======== TEXT PROVIDED

Wireless Network Ignition 2.0

By Joseph Moran

September 16, 2005

Though far from perfect, this WLAN configuration software could do the trick to help those with the right setup and needs.

Price: $39.95
Pros: Simple interface; prompt technical support
Cons: Encryption Wizard doesn’t support all access points

Wireless Network Ignition 2.0 from SingleClick Systems aims to simplify access to, and configuration of, wireless networks. The $39.95 application is intended as either a replacement to the vendor-supplied utility that came with your WLAN card or a substitute to the Wireless Zero Configuration (WZC) feature built into Windows XP, whichever you use. WNI replicates most of the functions of both, provides a few new ones, and offers a simplified interface for most tasks.

After you install and launch WNI on Windows XP, you’re immediately prompted to disable WZC to avoid any conflicts (as they say, “Too many cooks…”). Once it’s up and running, WNI searches for wireless devices, and each one found is displayed graphically, along with major network parameters like SSID, encryption method (if any) and whether it’s in infrastructure or ad-hoc mode. When you highlight a device, the signal strength is also displayed in dBm.

When you want to connect to a WLAN device, double-clicking its icon will start up a wizard to complete the connection process. If WEP or WPA encryption is enabled on the device in question, the wizard prompts you to enter the appropriate key or passphrase, and it will automatically configure the client adapter for the appropriate form of encryption. Once the connection to a network is successfully established, you have the option to store those settings in a profile. You can save a separate profile for areas where you might regularly access a WLAN, and label each with one of 11 descriptive icons, including home, work, school, bookstore, coffee shop, and truck stop.

================
======== DATA EXTRACT

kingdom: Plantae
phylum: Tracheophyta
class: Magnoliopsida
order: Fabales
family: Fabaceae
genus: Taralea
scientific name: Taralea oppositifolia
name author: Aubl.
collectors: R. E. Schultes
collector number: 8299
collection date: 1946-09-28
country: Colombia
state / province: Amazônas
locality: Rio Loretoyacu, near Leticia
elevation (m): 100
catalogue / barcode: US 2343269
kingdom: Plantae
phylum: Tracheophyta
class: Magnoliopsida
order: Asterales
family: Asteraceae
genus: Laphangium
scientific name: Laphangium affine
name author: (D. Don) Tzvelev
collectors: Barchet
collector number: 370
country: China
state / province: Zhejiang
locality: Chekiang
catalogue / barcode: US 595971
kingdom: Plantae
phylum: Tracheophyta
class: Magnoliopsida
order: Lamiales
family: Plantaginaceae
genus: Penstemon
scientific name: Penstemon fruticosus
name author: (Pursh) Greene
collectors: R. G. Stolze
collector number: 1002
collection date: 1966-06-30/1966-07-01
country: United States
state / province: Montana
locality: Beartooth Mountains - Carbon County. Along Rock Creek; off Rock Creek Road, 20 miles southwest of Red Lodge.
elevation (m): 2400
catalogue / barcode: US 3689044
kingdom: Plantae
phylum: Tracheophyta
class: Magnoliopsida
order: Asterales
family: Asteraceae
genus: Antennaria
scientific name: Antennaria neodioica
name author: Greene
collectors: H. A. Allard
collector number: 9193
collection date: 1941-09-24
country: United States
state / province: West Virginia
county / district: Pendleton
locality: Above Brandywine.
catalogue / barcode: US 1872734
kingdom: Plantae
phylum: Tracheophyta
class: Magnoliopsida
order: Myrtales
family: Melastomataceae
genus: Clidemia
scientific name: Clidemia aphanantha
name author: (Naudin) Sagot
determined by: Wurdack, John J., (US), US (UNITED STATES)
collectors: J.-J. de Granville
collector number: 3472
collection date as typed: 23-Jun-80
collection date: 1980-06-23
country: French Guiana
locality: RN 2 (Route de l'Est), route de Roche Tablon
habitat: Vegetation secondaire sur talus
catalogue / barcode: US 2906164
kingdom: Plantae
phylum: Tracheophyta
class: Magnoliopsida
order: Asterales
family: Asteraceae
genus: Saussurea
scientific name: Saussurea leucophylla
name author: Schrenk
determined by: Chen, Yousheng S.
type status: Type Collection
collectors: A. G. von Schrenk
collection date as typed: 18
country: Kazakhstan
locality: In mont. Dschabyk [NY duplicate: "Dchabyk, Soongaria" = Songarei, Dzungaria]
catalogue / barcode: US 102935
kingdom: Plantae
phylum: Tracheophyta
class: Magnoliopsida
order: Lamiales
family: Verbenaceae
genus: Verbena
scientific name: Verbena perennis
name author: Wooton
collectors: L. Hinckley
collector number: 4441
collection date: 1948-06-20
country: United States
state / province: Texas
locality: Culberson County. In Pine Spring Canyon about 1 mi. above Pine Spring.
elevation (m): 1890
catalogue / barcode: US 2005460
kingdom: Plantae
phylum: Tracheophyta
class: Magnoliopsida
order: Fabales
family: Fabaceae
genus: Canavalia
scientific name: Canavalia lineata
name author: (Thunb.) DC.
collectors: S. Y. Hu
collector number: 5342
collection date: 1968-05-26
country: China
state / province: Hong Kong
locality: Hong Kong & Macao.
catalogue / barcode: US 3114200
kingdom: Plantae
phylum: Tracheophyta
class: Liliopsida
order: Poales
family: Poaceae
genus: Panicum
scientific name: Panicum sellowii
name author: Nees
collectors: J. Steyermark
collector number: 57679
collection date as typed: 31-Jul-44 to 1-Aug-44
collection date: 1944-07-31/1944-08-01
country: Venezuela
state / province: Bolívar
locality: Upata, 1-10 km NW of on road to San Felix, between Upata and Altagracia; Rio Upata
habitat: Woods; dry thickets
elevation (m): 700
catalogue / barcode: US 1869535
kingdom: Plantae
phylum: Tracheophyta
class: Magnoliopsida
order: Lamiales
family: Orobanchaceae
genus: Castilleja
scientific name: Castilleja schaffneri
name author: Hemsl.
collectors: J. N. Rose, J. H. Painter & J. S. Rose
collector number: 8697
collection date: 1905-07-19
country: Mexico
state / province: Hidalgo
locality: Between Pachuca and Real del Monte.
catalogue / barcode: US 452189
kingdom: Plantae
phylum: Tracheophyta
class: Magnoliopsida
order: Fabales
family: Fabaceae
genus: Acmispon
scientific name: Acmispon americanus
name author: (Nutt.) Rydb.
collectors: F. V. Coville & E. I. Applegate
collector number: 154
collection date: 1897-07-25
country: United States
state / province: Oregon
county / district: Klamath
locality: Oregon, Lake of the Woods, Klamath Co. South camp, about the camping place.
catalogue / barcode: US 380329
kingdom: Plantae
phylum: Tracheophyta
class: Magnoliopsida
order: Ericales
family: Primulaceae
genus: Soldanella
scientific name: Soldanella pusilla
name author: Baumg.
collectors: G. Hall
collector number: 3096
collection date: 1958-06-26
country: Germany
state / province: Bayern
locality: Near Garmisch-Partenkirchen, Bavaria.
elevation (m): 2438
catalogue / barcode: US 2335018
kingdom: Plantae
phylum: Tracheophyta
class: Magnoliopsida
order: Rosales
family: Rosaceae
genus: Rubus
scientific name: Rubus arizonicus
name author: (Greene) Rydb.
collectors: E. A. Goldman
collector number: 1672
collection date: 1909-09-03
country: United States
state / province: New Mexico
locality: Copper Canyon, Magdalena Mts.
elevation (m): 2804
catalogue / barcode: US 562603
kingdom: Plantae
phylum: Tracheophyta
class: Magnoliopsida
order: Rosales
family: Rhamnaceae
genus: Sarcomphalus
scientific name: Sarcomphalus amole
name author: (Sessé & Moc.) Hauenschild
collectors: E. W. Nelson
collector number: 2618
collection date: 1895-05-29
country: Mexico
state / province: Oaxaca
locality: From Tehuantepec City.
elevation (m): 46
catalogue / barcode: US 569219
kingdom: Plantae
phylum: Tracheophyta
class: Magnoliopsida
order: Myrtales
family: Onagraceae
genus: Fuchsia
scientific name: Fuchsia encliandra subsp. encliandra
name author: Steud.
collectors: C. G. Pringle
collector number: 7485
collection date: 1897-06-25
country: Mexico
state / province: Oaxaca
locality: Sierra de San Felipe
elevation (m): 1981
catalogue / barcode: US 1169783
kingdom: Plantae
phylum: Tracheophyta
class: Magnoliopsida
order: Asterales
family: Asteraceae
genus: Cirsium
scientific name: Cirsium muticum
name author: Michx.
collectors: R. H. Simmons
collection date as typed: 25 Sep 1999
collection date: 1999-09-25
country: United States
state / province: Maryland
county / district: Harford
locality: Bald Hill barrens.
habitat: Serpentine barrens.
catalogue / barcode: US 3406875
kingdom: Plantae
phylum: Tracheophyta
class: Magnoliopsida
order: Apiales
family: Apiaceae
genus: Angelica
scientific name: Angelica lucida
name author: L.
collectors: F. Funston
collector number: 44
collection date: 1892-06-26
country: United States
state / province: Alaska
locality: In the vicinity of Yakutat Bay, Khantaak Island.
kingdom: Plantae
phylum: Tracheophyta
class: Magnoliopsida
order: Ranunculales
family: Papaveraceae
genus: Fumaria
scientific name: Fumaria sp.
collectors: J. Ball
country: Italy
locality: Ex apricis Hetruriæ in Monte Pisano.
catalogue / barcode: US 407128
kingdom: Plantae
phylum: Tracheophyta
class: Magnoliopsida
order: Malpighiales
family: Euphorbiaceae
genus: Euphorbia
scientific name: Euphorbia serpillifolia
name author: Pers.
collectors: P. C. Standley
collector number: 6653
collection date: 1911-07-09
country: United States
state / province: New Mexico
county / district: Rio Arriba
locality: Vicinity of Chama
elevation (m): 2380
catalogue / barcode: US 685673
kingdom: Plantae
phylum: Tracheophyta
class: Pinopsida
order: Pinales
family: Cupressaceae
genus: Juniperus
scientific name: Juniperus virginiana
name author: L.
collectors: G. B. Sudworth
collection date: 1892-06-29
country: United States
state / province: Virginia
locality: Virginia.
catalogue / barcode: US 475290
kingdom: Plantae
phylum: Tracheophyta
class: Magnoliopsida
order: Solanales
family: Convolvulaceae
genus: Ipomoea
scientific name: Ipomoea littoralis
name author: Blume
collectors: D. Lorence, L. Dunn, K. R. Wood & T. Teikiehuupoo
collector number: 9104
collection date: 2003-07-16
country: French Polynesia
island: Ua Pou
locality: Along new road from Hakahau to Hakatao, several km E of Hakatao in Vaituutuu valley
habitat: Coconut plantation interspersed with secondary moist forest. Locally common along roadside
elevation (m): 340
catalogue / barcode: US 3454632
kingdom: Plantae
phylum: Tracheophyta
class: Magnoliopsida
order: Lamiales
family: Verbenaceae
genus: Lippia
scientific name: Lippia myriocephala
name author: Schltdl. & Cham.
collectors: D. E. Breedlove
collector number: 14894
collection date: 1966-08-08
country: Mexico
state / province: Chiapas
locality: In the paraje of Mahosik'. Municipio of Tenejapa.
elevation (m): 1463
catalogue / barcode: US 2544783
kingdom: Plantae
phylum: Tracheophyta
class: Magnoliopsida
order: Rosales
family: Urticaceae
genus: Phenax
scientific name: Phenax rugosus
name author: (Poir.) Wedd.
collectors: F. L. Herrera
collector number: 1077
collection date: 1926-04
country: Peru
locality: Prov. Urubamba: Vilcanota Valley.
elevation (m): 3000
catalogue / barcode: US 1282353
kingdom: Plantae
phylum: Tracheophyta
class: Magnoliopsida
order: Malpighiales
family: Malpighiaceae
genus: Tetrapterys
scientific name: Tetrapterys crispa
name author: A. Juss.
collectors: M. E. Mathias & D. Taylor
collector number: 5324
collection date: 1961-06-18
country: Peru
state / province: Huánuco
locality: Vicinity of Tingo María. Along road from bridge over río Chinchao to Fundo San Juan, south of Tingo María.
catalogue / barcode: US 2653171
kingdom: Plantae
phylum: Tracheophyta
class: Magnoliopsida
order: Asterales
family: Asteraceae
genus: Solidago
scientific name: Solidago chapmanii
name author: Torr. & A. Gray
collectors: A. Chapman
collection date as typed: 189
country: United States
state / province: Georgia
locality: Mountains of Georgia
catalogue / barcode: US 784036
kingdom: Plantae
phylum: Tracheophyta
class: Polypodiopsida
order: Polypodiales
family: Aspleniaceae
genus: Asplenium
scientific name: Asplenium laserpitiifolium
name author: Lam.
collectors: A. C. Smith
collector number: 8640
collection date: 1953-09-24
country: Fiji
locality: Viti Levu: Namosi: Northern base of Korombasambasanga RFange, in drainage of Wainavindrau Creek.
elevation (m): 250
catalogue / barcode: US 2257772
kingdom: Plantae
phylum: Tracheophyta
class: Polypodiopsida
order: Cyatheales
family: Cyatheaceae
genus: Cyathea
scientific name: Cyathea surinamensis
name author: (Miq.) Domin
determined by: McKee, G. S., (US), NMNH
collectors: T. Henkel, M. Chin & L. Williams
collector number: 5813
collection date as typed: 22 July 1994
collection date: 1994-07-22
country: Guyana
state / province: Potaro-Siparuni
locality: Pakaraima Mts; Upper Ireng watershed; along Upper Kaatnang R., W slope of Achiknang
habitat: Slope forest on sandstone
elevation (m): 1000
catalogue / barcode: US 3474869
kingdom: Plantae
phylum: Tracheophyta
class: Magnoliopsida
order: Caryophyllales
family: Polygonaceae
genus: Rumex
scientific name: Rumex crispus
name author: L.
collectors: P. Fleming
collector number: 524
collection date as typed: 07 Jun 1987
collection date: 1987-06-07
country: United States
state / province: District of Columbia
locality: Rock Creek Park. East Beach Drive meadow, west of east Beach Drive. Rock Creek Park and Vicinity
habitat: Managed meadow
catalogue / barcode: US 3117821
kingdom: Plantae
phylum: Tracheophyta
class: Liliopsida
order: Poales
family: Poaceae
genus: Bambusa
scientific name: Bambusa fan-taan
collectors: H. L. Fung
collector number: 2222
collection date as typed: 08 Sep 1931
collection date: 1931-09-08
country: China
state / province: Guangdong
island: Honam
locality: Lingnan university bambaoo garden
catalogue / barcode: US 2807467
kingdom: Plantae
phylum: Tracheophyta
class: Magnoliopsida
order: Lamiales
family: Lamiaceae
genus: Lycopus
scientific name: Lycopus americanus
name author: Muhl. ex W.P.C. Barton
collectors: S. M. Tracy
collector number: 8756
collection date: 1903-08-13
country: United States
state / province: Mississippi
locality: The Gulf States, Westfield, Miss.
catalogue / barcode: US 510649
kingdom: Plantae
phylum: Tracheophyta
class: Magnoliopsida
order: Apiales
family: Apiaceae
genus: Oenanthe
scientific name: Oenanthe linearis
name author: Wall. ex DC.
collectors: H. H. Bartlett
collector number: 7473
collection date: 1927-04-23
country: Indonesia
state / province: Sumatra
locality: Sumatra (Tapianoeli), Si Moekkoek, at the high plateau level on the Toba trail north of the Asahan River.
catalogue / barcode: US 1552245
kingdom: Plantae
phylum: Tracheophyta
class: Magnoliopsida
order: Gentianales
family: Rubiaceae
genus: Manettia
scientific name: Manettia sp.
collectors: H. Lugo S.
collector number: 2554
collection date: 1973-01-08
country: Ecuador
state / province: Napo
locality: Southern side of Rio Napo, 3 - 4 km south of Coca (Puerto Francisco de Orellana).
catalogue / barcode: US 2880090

================

Extend the review of Wireless Network Ignition 2.0 by continuing it from the end of the passage.

• [ANSWER AREA]
Unlike Windows XP’s default behavior, WNI won’t automatically connect you to the strongest network it can find, or connect you to any preferred network as soon as you’re within range— you must either double-click a wireless device or connection profile icon in order to associate to a network. This isn’t as convenient as having your system automatically link up as you change locations, but is beneficial from a security standpoint. You  retain control of your WLAN connections as you move from place to place.

If you’re one of the many—far too many, in fact—who operate unencrypted wireless networks at home, WNI can configure either WEP or WPA encryption on both the access point and the client simultaneously through a single wizard. This may be easier said than done, however, because while configuring encryption programmatically on a Windows client is relatively straightforward, doing it on a particular model of access point requires low-level access to that device. Since there are numerous different makes and models of WLAN devices, WNI must support a specific model in order to interface with it successfully.

As it happens, I tried three different models of AP (from Belkin, Linksys, and Netgear), and WNI’s encryption wizard was unable to configure any of them. When the process failed, WNI automatically generated a support form which I could send off to the company with a single mouse click. I received a response in less than an hour informing me that my WLAN equipment was not yet supported (obviously), but that it would be added in the near future. The support rep also offered to provide assistance via phone with the manual configuration of my device. SingleClick Systems says it supports about three dozen devices from Belkin, D-Link, Linksys and Netgear, but that doesn't include the most recent or advanced models. 

Wireless Network Ignition works with either Windows XP or Windows 2000, and a full-function version of the utility is available for download. At the end of the 30-day trial period, registration is required.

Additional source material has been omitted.